O BCP anunciou na segunda-feira da semana passada um aumento de capital de 1,33 mil milhões de euros, superior ao seu valor em bolsa.

Após a conclusão com sucesso desta oferta e o reembolso integral dos ‘CoCos’ (dívida que pode ser transformada em ações em determinadas circunstâncias), o banco estima que o rácio de solvabilidade ‘common equity tier 1′ (CET1) situar-se-á nos 11,4% (em referência a 30 de setembro de 2016).

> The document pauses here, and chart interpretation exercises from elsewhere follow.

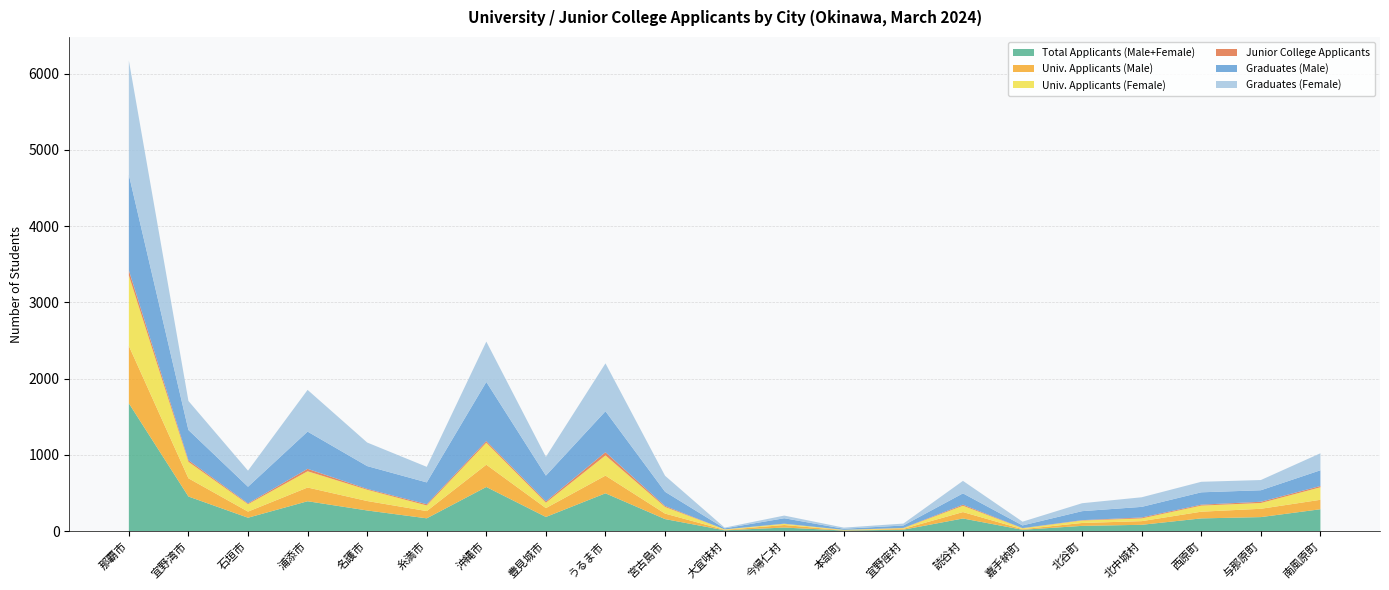

Reading right to left, what are all the values shown in this chart?

Total Applicants (Male+Female): 288	185	168	84	70	19	167	20	9	48	12	159	497	187	580	169	272	393	177	455	1677
Univ. Applicants (Male): 124	109	88	48	38	8	84	11	4	33	6	72	232	116	292	95	124	180	80	239	753
Univ. Applicants (Female): 164	76	80	36	32	11	83	9	5	15	6	87	265	71	288	74	148	213	97	216	924
Junior College Applicants: 17	16	12	12	5	3	14	3	0	3	0	13	42	17	22	16	11	32	11	21	66
Graduates (Male): 206	151	162	139	118	35	148	32	14	71	13	186	537	338	775	286	299	488	218	396	1253
Graduates (Female): 223	134	138	126	104	49	164	25	15	35	10	210	628	246	529	204	309	547	211	381	1499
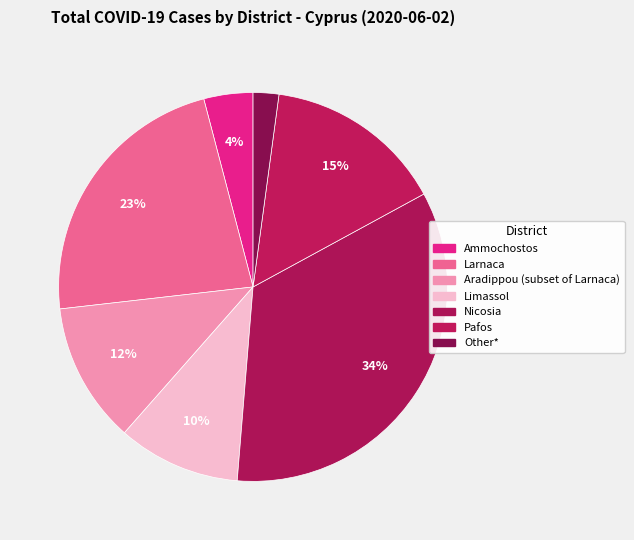

Count the number of slices in the pie.

7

Já é conhecido que o acionista chinês Fosun quer aproveitar para ficar com 30% do BCP, face aos 16,7% que detém desde final de 2016, sendo que a angolana Sonangol tem também autorização para aumentar a sua participação no capital do banco para aproximadamente 30%, mas não se sabe se vai exercer essa opção.

Na apresentação aos investidores do aumento de capital, o BCP perspetiva que voltará a distribuir dividendos aos acionistas em 2019, referindo que quer distribuir 40% dos resultados que obterá em 2018.

Este aumento de capital contará com um consórcio de bancos internacionais que garantem a operação, liderado pela Goldman Sachs International e pelo J.P. Morgan Securities, e que conta ainda com o Credit Suisse Securities, a Mediobanca e a Merrill Lynch International, sendo o preço de subscrição da oferta fixado em 9,4 cêntimos por ação.

As agências de ‘rating’ consideram que a operação é “positiva” para o banco liderado por Nuno Amado, apesar de destacarem os elevados ativos problemáticos que o banco ainda tem no balanço, sobretudo, o crédito malparado.